* [Source information]:
————
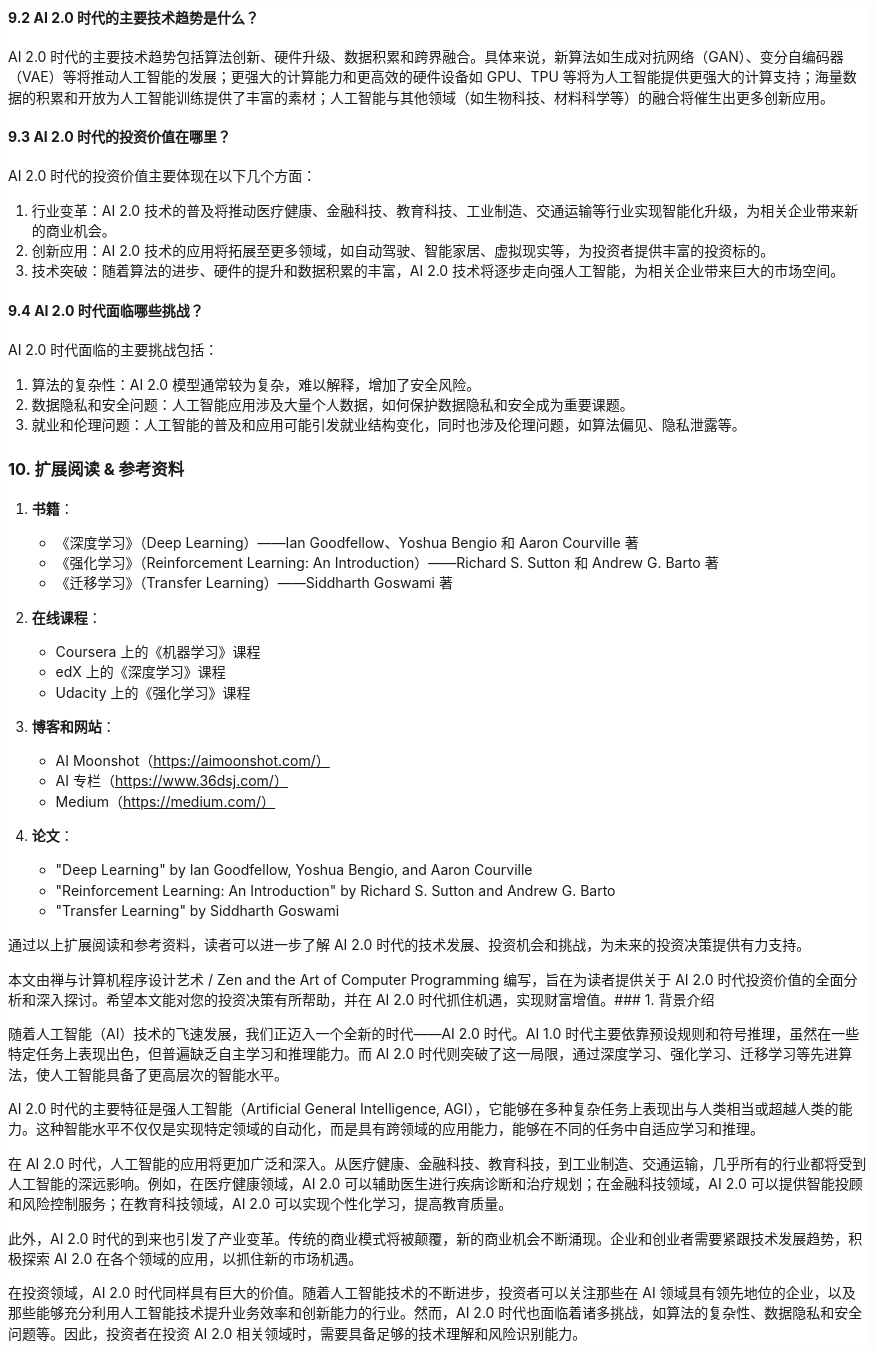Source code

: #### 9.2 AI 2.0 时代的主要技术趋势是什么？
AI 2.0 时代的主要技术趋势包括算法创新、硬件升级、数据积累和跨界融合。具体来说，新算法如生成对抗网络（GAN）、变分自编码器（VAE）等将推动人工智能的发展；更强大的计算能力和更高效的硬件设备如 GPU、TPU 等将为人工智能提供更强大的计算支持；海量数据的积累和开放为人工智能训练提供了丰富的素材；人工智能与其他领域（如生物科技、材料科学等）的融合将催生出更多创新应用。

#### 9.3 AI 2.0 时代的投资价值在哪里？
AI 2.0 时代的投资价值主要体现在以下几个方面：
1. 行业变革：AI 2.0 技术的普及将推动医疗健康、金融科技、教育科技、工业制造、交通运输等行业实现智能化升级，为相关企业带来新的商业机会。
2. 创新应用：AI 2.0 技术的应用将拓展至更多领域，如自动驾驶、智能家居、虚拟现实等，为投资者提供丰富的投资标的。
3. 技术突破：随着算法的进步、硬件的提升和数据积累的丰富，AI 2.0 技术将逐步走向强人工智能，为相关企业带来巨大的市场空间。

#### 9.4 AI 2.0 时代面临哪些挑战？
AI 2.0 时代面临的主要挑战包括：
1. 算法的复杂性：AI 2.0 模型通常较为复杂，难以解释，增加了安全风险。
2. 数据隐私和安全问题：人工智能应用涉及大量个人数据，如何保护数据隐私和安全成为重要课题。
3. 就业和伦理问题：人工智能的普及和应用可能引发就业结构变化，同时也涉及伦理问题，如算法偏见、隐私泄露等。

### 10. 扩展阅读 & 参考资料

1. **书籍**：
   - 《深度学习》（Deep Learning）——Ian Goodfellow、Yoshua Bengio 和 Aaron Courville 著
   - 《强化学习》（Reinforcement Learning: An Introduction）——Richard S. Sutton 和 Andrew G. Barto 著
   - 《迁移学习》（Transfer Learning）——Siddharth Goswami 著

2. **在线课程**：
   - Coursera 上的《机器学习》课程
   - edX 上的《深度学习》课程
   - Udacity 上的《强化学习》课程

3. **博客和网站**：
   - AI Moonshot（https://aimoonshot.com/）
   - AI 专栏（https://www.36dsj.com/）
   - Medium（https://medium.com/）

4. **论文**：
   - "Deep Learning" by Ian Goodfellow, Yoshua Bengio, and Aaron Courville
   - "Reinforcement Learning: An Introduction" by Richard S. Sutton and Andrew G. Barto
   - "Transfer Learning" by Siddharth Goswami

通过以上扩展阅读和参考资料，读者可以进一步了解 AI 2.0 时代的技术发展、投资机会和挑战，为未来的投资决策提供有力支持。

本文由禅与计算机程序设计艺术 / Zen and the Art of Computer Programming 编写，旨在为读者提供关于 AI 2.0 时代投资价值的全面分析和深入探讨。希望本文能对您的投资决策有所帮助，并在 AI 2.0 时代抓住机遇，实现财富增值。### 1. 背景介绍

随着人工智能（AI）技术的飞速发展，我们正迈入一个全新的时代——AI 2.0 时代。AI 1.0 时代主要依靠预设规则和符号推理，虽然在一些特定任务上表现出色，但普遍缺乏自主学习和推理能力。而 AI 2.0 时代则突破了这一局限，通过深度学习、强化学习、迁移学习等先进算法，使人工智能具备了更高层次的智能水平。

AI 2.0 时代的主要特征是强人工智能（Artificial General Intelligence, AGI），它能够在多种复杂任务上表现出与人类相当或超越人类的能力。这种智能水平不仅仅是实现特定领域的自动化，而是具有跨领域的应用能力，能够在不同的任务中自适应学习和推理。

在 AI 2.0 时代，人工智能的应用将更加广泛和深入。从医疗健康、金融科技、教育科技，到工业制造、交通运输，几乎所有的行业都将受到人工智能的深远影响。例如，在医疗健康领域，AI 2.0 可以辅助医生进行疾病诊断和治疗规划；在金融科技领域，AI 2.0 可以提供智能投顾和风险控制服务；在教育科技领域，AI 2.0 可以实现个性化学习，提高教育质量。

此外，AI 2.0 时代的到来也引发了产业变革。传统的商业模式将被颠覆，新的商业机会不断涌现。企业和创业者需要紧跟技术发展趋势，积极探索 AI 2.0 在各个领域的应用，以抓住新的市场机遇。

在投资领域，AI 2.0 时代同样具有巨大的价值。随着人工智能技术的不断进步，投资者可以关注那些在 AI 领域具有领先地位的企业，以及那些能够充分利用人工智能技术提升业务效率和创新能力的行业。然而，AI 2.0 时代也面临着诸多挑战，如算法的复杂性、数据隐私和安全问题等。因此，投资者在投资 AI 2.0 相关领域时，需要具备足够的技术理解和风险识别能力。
————
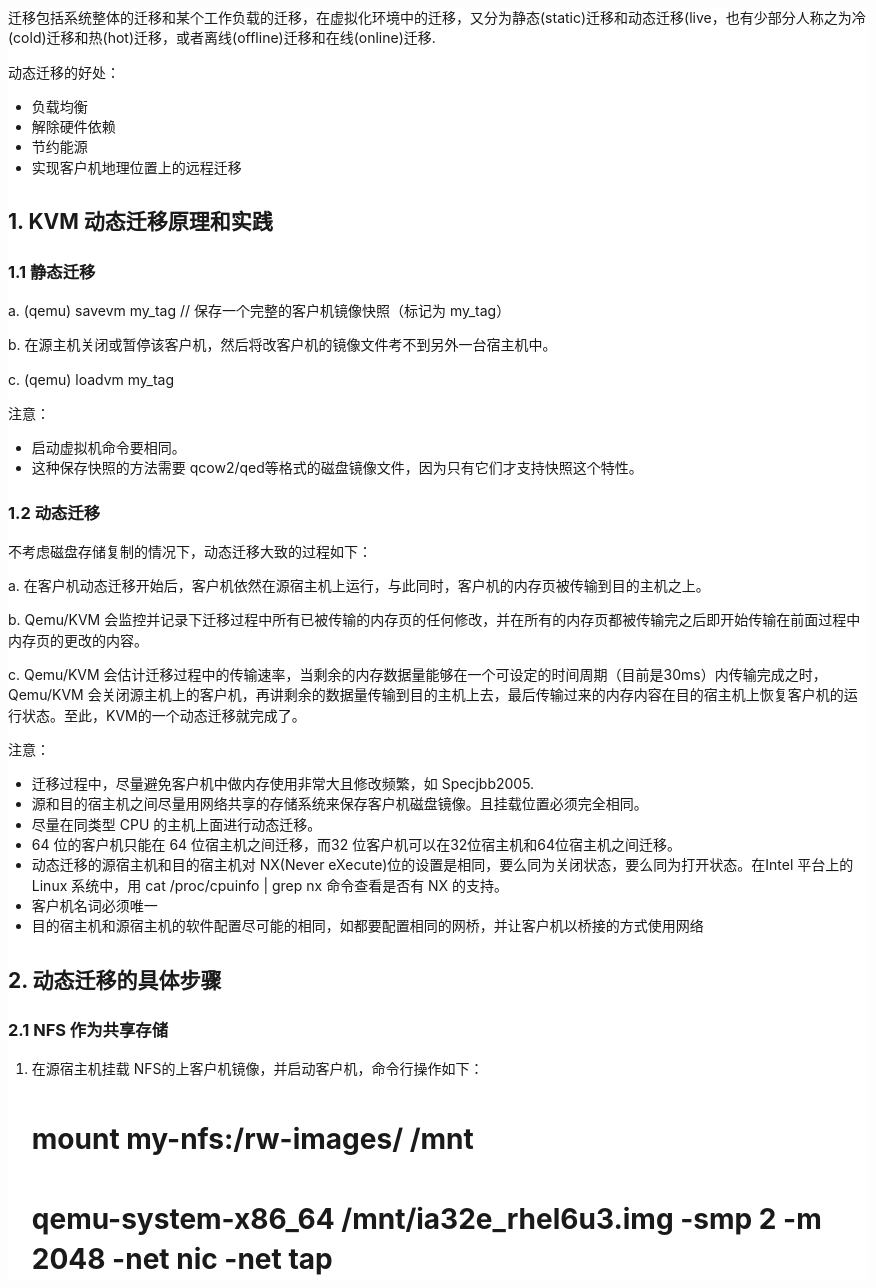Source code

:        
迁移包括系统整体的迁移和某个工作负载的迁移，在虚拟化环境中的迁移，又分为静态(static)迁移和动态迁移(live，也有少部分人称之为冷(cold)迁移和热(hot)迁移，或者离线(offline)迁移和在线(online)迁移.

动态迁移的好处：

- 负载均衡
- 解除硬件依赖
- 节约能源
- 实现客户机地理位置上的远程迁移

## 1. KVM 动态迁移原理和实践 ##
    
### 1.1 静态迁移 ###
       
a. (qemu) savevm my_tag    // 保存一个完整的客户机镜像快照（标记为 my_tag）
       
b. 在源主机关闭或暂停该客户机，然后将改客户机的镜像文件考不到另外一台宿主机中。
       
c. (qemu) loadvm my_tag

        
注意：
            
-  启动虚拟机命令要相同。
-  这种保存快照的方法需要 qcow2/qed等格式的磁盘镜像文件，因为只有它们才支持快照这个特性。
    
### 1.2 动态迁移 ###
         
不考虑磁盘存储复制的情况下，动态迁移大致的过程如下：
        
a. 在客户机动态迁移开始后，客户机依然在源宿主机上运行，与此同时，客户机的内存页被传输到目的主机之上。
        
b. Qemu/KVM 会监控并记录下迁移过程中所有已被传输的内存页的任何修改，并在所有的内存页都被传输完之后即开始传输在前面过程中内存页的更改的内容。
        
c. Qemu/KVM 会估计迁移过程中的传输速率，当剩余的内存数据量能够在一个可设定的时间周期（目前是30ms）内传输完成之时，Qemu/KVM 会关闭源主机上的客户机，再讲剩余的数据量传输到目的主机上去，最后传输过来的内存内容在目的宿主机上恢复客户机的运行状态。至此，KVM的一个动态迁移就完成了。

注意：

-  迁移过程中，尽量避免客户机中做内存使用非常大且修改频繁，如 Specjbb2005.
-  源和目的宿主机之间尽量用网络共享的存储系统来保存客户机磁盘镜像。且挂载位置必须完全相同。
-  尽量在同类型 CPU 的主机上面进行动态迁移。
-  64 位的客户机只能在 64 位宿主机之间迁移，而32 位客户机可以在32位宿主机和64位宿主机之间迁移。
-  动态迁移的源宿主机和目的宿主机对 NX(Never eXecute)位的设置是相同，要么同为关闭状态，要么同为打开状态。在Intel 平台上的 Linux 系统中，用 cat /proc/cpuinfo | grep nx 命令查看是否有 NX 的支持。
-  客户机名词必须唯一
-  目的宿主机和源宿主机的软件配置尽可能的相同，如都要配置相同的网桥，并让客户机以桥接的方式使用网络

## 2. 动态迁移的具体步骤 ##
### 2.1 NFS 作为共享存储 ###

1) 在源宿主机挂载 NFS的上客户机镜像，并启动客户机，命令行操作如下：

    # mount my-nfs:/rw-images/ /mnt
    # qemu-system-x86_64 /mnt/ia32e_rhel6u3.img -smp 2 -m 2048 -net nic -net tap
————
* [What you need to do]: Copy out the records above word for word, beginning at the line that contains "3. **博客和网站**：" and stopping after the line that contains "在投资领域，AI 2.0 时代同样具有巨大的价值。随着人工智能技术的不断进步，投资者可以关注那些在".

* [Solution to the problem]:
3. **博客和网站**：
   - AI Moonshot（https://aimoonshot.com/）
   - AI 专栏（https://www.36dsj.com/）
   - Medium（https://medium.com/）

4. **论文**：
   - "Deep Learning" by Ian Goodfellow, Yoshua Bengio, and Aaron Courville
   - "Reinforcement Learning: An Introduction" by Richard S. Sutton and Andrew G. Barto
   - "Transfer Learning" by Siddharth Goswami

通过以上扩展阅读和参考资料，读者可以进一步了解 AI 2.0 时代的技术发展、投资机会和挑战，为未来的投资决策提供有力支持。

本文由禅与计算机程序设计艺术 / Zen and the Art of Computer Programming 编写，旨在为读者提供关于 AI 2.0 时代投资价值的全面分析和深入探讨。希望本文能对您的投资决策有所帮助，并在 AI 2.0 时代抓住机遇，实现财富增值。### 1. 背景介绍

随着人工智能（AI）技术的飞速发展，我们正迈入一个全新的时代——AI 2.0 时代。AI 1.0 时代主要依靠预设规则和符号推理，虽然在一些特定任务上表现出色，但普遍缺乏自主学习和推理能力。而 AI 2.0 时代则突破了这一局限，通过深度学习、强化学习、迁移学习等先进算法，使人工智能具备了更高层次的智能水平。

AI 2.0 时代的主要特征是强人工智能（Artificial General Intelligence, AGI），它能够在多种复杂任务上表现出与人类相当或超越人类的能力。这种智能水平不仅仅是实现特定领域的自动化，而是具有跨领域的应用能力，能够在不同的任务中自适应学习和推理。

在 AI 2.0 时代，人工智能的应用将更加广泛和深入。从医疗健康、金融科技、教育科技，到工业制造、交通运输，几乎所有的行业都将受到人工智能的深远影响。例如，在医疗健康领域，AI 2.0 可以辅助医生进行疾病诊断和治疗规划；在金融科技领域，AI 2.0 可以提供智能投顾和风险控制服务；在教育科技领域，AI 2.0 可以实现个性化学习，提高教育质量。

此外，AI 2.0 时代的到来也引发了产业变革。传统的商业模式将被颠覆，新的商业机会不断涌现。企业和创业者需要紧跟技术发展趋势，积极探索 AI 2.0 在各个领域的应用，以抓住新的市场机遇。

在投资领域，AI 2.0 时代同样具有巨大的价值。随着人工智能技术的不断进步，投资者可以关注那些在 AI 领域具有领先地位的企业，以及那些能够充分利用人工智能技术提升业务效率和创新能力的行业。然而，AI 2.0 时代也面临着诸多挑战，如算法的复杂性、数据隐私和安全问题等。因此，投资者在投资 AI 2.0 相关领域时，需要具备足够的技术理解和风险识别能力。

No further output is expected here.